When the bank did that, it spooked depositors. It told investors that the bank was experiencing a liquidity crisis, which spooked more depositors. In today’s world of online banking, however, deposits could leave the bank faster than the bank could even sell it’s bond portfolio. At the peak about $1 million was leaving the bank every second.

When their capital raise failed they explored a sale, and when that failed the FDIC and financial regulators took over deposits.

Essentially the bank and its customers were highly interest rate sensitive, meaning both the banks assets and liabilities were sensitive to interest rates. So when rates rose at the fastest rate in history it caused a crisis.

About $150 billion of SVB’s $175 billion in deposits were uninsured by the FDIC. Meaning the bank will need to be liquidated and, as of writing this, the government is focused on making depositors whole. If they didn’t thousands of people would be laid off, not just bank employees, but the employees at the companies that had deposits that are now in limbo waiting for the liquidation.

What it Means for You

It's okay to support your local banks, but make sure you have deposits at a large bank (presumably most of your uninsured deposits).

Essentially, we operate in a two-tiered banking system.

Tier one banks are the systemically important banks. These are the "too big to fail" biggest banks. If you have money there, it's a true deposit. You can't lose it.

Tier two is everyone else, the regional/local banks. If you have money there, it's not a true deposit. It's an unsecured loan to that bank. You can lose uninsured deposits in a bank failure.

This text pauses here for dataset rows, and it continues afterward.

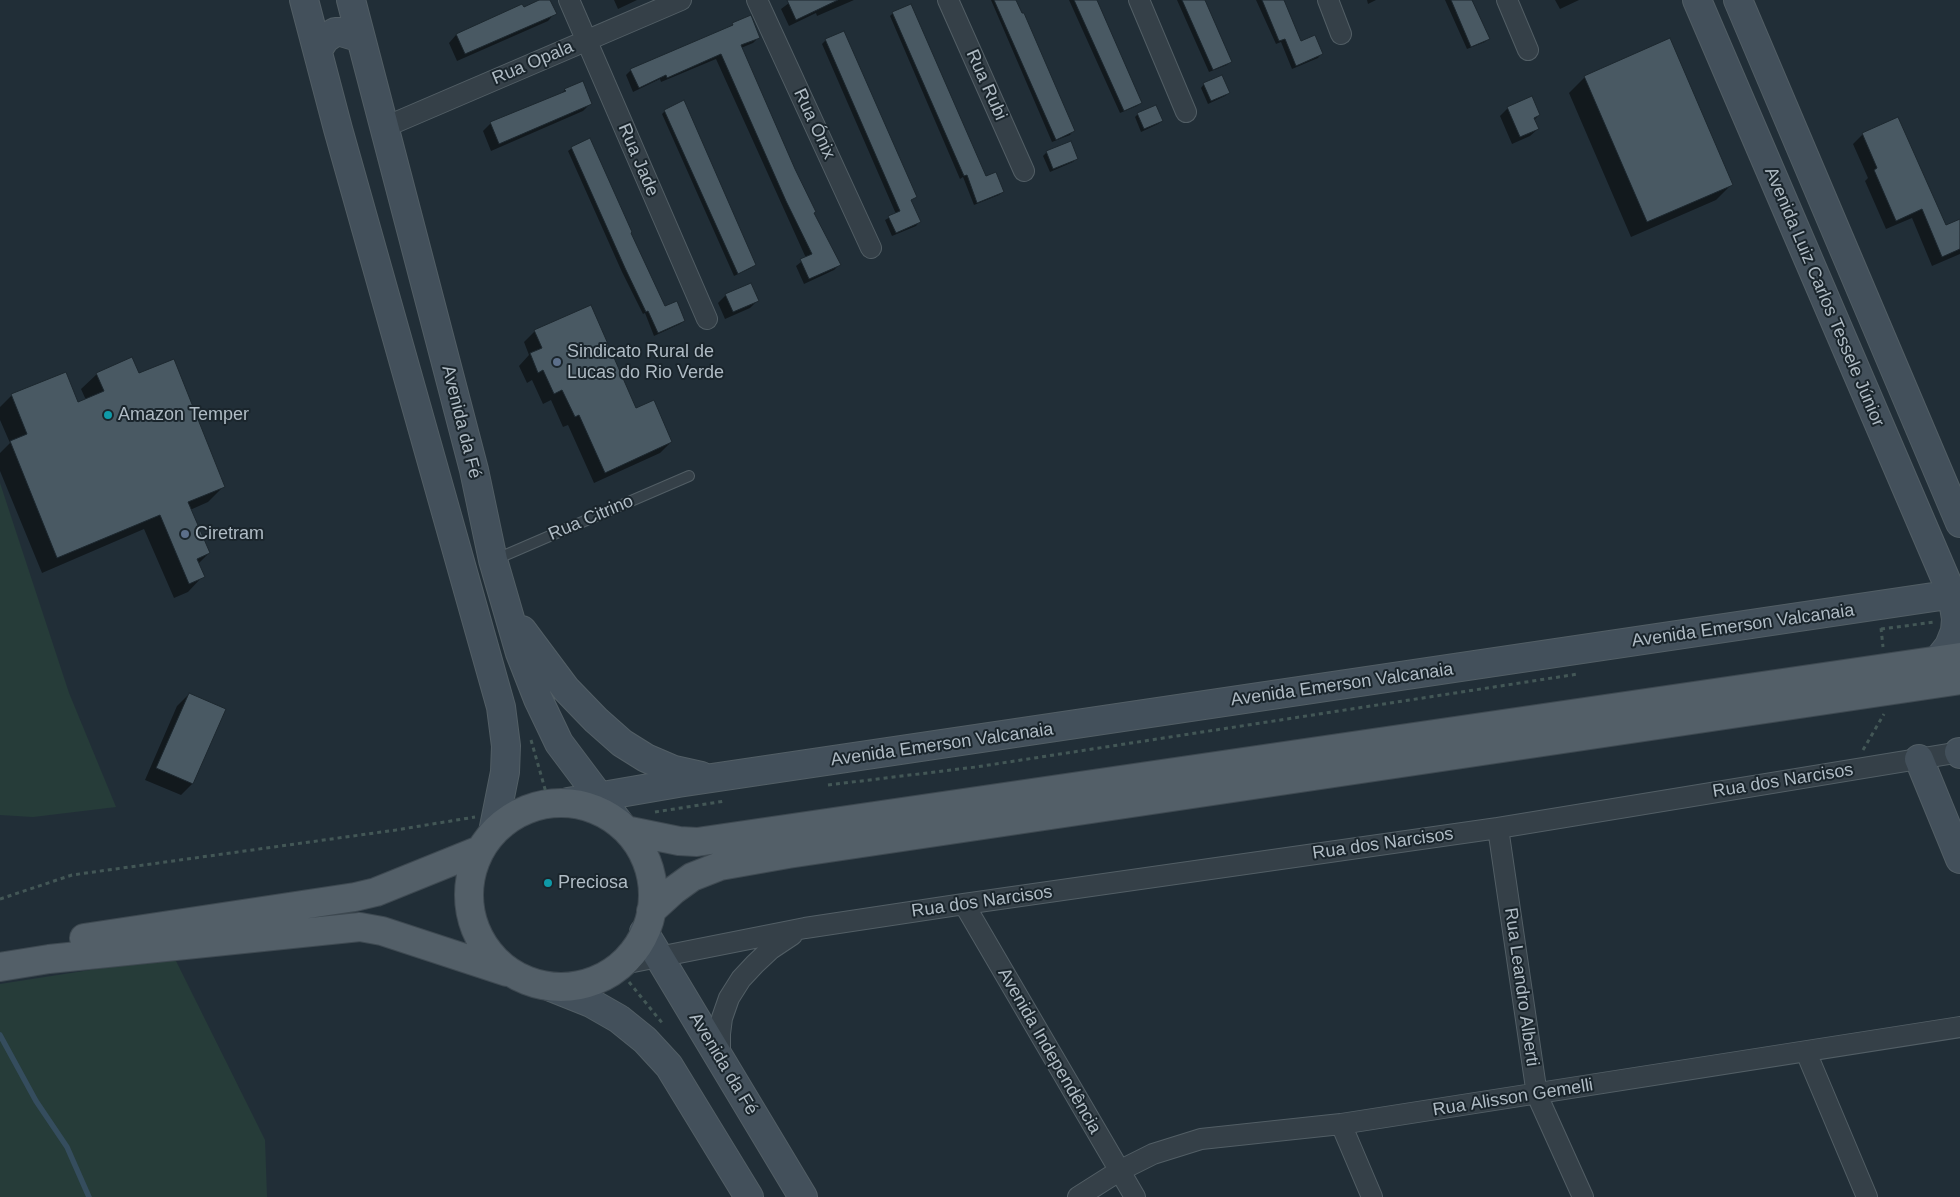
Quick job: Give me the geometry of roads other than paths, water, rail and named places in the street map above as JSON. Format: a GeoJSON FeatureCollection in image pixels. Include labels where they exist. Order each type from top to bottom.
{"type":"FeatureCollection","features":[{"type":"Feature","properties":{"kind":"main road"},"geometry":{"type":"LineString","coordinates":[[0,950],[355,897],[384,889],[490,833],[515,815],[541,805],[568,802],[596,809],[679,841],[697,842],[1949,659]]}},
{"type":"Feature","properties":{"kind":"main road"},"geometry":{"type":"LineString","coordinates":[[648,922],[674,890],[692,878],[720,866],[788,854],[1960,680]]}},
{"type":"Feature","properties":{"kind":"main road"},"geometry":{"type":"LineString","coordinates":[[0,967],[49,959],[360,927],[382,931],[510,973],[530,982],[551,987],[585,984],[601,978],[622,964],[639,944],[648,922],[653,893],[649,867],[632,822]]}},
{"type":"Feature","properties":{"kind":"main road"},"geometry":{"type":"LineString","coordinates":[[490,833],[472,870],[468,891],[471,916],[479,939],[494,959],[510,973]]}},
{"type":"Feature","properties":{"kind":"street","name":"Avenida da Fé"},"geometry":{"type":"LineString","coordinates":[[304,0],[338,129],[502,707],[506,754],[505,772],[490,833]]}},
{"type":"Feature","properties":{"kind":"street","name":"Avenida da Fé"},"geometry":{"type":"LineString","coordinates":[[351,0],[474,470],[493,560],[520,652],[532,684],[559,742],[600,796],[632,822]]}},
{"type":"Feature","properties":{"kind":"street","name":"Rua Jade"},"geometry":{"type":"LineString","coordinates":[[569,0],[707,320]]}},
{"type":"Feature","properties":{"kind":"street","name":"Rua Opala"},"geometry":{"type":"LineString","coordinates":[[385,127],[681,0]]}},
{"type":"Feature","properties":{"kind":"street","name":"Rua Ónix"},"geometry":{"type":"LineString","coordinates":[[757,0],[871,248]]}},
{"type":"Feature","properties":{"kind":"street","name":"Rua Rubi"},"geometry":{"type":"LineString","coordinates":[[948,0],[1024,171]]}},
{"type":"Feature","properties":{"kind":"street"},"geometry":{"type":"LineString","coordinates":[[1138,0],[1186,112]]}},
{"type":"Feature","properties":{"kind":"street"},"geometry":{"type":"LineString","coordinates":[[1328,0],[1341,34]]}},
{"type":"Feature","properties":{"kind":"street"},"geometry":{"type":"LineString","coordinates":[[1507,0],[1528,50]]}},
{"type":"Feature","properties":{"kind":"street","name":"Avenida Luiz Carlos Tessele Júnior"},"geometry":{"type":"LineString","coordinates":[[1697,0],[1956,602]]}},
{"type":"Feature","properties":{"kind":"street","name":"Avenida Luiz Carlos Tessele Júnior"},"geometry":{"type":"LineString","coordinates":[[1738,0],[1960,522]]}},
{"type":"Feature","properties":{"kind":"street"},"geometry":{"type":"LineString","coordinates":[[318,50],[325,39],[335,32],[361,38]]}},
{"type":"Feature","properties":{"kind":"street"},"geometry":{"type":"LineString","coordinates":[[372,246],[394,250],[405,243],[412,234]]}},
{"type":"Feature","properties":{"kind":"street"},"geometry":{"type":"LineString","coordinates":[[1949,659],[1949,646],[1955,631],[1956,602]]}},
{"type":"Feature","properties":{"kind":"street","name":"Avenida Emerson Valcanaia"},"geometry":{"type":"LineString","coordinates":[[727,788],[1956,602]]}},
{"type":"Feature","properties":{"kind":"street"},"geometry":{"type":"LineString","coordinates":[[506,608],[566,689],[622,743],[646,758],[674,770],[706,777],[727,788]]}},
{"type":"Feature","properties":{"kind":"street","name":"Rua dos Narcisos"},"geometry":{"type":"LineString","coordinates":[[622,964],[805,928],[1498,828],[1960,753]]}},
{"type":"Feature","properties":{"kind":"street"},"geometry":{"type":"LineString","coordinates":[[1919,759],[1960,859]]}},
{"type":"Feature","properties":{"kind":"street"},"geometry":{"type":"LineString","coordinates":[[568,802],[600,796],[727,788]]}},
{"type":"Feature","properties":{"kind":"street","name":"Rua Leandro Alberti"},"geometry":{"type":"LineString","coordinates":[[1498,828],[1537,1095],[1583,1197]]}},
{"type":"Feature","properties":{"kind":"street","name":"Avenida Independência"},"geometry":{"type":"LineString","coordinates":[[964,904],[1135,1197]]}},
{"type":"Feature","properties":{"kind":"street","name":"Avenida da Fé"},"geometry":{"type":"LineString","coordinates":[[648,922],[659,957],[803,1197]]}},
{"type":"Feature","properties":{"kind":"street","name":"Rua dos Narcisos"},"geometry":{"type":"LineString","coordinates":[[720,1059],[722,1018],[729,998],[741,979],[771,949],[805,928]]}},
{"type":"Feature","properties":{"kind":"street"},"geometry":{"type":"LineString","coordinates":[[551,987],[591,1003],[619,1019],[645,1040],[669,1066],[749,1197]]}},
{"type":"Feature","properties":{"kind":"street","name":"Rua Alisson Gemelli"},"geometry":{"type":"LineString","coordinates":[[1078,1197],[1119,1171],[1167,1148],[1201,1139],[1341,1124],[1537,1095],[1960,1027]]}},
{"type":"Feature","properties":{"kind":"street"},"geometry":{"type":"LineString","coordinates":[[1806,1052],[1867,1197]]}},
{"type":"Feature","properties":{"kind":"street"},"geometry":{"type":"LineString","coordinates":[[1341,1124],[1372,1197]]}},
{"type":"Feature","properties":{"kind":"lane","name":"Rua Citrino"},"geometry":{"type":"LineString","coordinates":[[493,560],[689,476]]}},
{"type":"Feature","properties":{"kind":"waterway"},"geometry":{"type":"LineString","coordinates":[[0,1035],[36,1101],[67,1147],[89,1197]]}},
{"type":"Feature","properties":{"kind":"place","name":"Sindicato Rural de Lucas do Rio Verde"},"geometry":{"type":"Point","coordinates":[557,362]}},
{"type":"Feature","properties":{"kind":"place","name":"Amazon Temper"},"geometry":{"type":"Point","coordinates":[108,415]}},
{"type":"Feature","properties":{"kind":"place","name":"Ciretram"},"geometry":{"type":"Point","coordinates":[185,534]}},
{"type":"Feature","properties":{"kind":"place","name":"Preciosa"},"geometry":{"type":"Point","coordinates":[548,883]}}]}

Although it feels like the insured deposit limits are infinite, the government wants to reinstall consumer confidence in the banking system. If they don't, they risk further and worse financial distress.

But that's not the only way this can affect you. The ripple effects in the financial markets are already being felt.

Signature Bank and First Republic Bank, two other regional banks (based in California) are in the hot seat. First Republic Bank this morning, Monday, is down 60%+.

First, these banks are in the S&P 500, meaning they are in your 401(k)s. The weight won't be felt that much there, however.

Where it will be felt is in the $150 billion dollars of deposits that will have to make it back into the hands of companies for payroll.

Another thing is when large companies and people take the alternative route and start hiring teams to buy treasuries rather than holding deposits at banks.

When Apple gets concerned that its $180 billion cash position is in trouble, what does it do? It starts buying treasuries and pulling deposits.

The problem with that is it sparks another liquidity crisis and it spirals, causing Google, Microsoft, Amazon, etc. to start following suit along with all of the people they employ, and everyone watching. Full contagion.

What it Means for the Future of Economic Policy

Interest rates are the main thing that this chain of events affects. It's the whole reason we are in this mess, for the most part. I mean, if people would've chilled out, everything would've been fine, and if SVB would've managed its risk better.

The Federal Reserve, which sets a lot of regulation on the banking industry, has to take this matter incredibly seriously. A crisis like this can spiral out of control and take the economy down with it. That means high unemployment and deflation.

Oddly enough, Jerome Powell, Chairman of the Federal Reserve, testified before Congress last Tuesday and Wednesday, and the markets priced in higher rates. Once news broke that SVB was collapsing, the futures market priced in rate cuts in the very near future.

This, to me, feels like capitulation of sorts, maximum bearishness. The return on government bonds in the last several days has been incredible.

Next week, the Federal Open Markets Committee will meet and give the US their expectations for the future of monetary policy and their rate decision.

As of right now, I believe there is a reasonable chance that the Fed does not hike rates and instead pauses, in which case the next move would likely be a rate cut somewhere down the line.

This is a great thing for bonds in the short run and a wonderful thing for stocks in about 2-3 months.

I believe we are in the end stages of this bear market.